BZOJ5109 CodePlus 2017大吉大利，晚上吃鸡！（最短路+拓扑排序+bitset）

　　首先跑正反两遍dij求由起点/终点到某点的最短路条数，这样条件一就转化为f(S,A)*f(T,A)+f(S,B)*f(T,B)=f(S,T)。同时建出最短路DAG，这样图中任何一条S到T的路径都是最短路径，对于条件二就只需要判断A是否能走到B。注意到空间开的非常大。那么对于条件二的可达性显然是可以bitset优化的。对于条件一可以map套bitset。两者and再count一下就可以了。
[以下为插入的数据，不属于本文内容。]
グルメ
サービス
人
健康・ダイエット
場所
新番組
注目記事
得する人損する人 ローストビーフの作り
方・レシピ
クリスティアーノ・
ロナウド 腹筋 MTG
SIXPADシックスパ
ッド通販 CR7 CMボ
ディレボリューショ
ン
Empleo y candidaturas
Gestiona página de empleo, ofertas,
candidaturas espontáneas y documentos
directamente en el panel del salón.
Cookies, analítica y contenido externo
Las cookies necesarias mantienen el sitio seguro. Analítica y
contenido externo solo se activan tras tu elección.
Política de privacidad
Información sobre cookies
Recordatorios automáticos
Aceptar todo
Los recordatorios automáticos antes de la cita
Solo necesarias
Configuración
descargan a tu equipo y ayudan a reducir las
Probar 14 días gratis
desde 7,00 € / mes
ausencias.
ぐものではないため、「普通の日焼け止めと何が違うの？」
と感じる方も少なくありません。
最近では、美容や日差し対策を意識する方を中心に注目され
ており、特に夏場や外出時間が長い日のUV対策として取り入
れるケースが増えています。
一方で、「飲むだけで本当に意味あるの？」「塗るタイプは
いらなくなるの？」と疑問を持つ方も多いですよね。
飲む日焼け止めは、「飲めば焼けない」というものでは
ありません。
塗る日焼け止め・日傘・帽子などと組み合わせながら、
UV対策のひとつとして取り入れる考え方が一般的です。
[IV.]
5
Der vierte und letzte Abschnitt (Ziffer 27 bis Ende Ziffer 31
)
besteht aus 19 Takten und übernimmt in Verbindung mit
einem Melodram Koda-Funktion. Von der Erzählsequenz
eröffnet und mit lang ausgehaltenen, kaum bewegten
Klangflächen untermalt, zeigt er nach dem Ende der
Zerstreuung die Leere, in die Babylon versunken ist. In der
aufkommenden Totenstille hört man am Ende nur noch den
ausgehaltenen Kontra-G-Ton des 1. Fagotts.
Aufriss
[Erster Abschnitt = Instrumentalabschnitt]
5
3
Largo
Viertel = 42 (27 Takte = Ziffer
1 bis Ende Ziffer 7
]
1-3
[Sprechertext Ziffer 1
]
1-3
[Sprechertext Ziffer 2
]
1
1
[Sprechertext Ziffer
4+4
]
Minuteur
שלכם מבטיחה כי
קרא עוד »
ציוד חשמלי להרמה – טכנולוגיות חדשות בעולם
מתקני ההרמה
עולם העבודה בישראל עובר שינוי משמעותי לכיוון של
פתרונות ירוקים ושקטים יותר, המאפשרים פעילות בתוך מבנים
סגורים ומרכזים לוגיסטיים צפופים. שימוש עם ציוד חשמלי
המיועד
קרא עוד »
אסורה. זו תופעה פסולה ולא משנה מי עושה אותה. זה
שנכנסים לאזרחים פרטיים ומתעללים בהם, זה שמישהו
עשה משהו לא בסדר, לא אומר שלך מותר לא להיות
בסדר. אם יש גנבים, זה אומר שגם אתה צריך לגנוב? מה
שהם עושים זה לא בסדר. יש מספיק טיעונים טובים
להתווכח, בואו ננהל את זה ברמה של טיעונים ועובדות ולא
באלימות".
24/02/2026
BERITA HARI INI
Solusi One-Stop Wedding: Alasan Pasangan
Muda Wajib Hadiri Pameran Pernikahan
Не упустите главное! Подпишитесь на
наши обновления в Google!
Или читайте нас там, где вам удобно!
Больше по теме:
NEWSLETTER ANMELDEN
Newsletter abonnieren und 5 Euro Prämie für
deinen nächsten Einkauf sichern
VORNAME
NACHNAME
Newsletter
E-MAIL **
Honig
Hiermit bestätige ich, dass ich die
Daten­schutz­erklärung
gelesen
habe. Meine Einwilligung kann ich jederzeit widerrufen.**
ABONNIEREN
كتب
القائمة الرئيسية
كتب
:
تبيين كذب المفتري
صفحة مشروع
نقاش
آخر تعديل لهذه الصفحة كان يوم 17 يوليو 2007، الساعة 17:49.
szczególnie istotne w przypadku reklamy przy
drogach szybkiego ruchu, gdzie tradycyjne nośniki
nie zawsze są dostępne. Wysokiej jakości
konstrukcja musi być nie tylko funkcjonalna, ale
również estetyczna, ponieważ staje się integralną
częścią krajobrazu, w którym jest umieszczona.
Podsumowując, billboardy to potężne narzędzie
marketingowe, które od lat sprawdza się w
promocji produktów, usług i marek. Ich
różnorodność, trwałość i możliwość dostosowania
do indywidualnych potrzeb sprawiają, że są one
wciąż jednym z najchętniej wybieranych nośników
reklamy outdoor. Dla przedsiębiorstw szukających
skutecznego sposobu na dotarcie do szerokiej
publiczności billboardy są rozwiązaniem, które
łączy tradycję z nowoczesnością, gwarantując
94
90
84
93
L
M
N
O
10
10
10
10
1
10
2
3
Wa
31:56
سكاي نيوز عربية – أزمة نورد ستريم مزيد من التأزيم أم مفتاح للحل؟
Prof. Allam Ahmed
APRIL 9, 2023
bzoj的空间限制开小了于是这种做法就直接MLE了。

#include<iostream> 
#include<cstdio>
#include<cmath>
#include<cstdlib>
#include<cstring>
#include<algorithm>
#include<queue>
#include<map>
#include<bitset> 
using namespace std;
#define ll long long
#define N 50010
#define P 1000000007
char getc(){char c=getchar();while (c==10||c==13||c==32) c=getchar();return c;}
int gcd(int n,int m){return m==0?n:gcd(m,n%m);}
int read()
{
    int x=0,f=1;char c=getchar();
    while (c<'0'||c>'9') {if (c=='-') f=-1;c=getchar();}
    while (c>='0'&&c<='9') x=(x<<1)+(x<<3)+(c^48),c=getchar();
    return x*f;
}
int n,m,S,T,t,p[N],f[2][N],g[N];
ll d[2][N];
bool flag[N];
struct data{int to,nxt,len;
}edge[N<<1];
struct data2
{
    int x;ll d;
    bool operator <(const data2&a) const
    {
        return d>a.d;
    }
};
priority_queue<data2> q;
bitset<N> to[N],from[N];
map<int,bitset<N> > cnt;
void addedge(int x,int y,int z){t++;edge[t].to=y,edge[t].nxt=p[x],edge[t].len=z,p[x]=t;}
void inc(int &x,int y){x+=y;if (x>=P) x-=P;}
void dijkstra(int S,int op)
{
    memset(d[op],42,sizeof(d[op]));d[op][S]=0;f[op][S]=1;
    memset(flag,0,sizeof(flag));
    while (!q.empty()) q.pop();
    q.push((data2){S,0});
    for (;;)
    {
        while (!q.empty()&&flag[q.top().x]) q.pop();
        if (q.empty()) break;
        data2 x=q.top();q.pop();
        flag[x.x]=1;
        for (int i=p[x.x];i;i=edge[i].nxt)
        {
            if (x.d+edge[i].len<d[op][edge[i].to])
            {
                d[op][edge[i].to]=x.d+edge[i].len;
                q.push((data2){edge[i].to,d[op][edge[i].to]});
                f[op][edge[i].to]=0;
            }
            if (x.d+edge[i].len==d[op][edge[i].to])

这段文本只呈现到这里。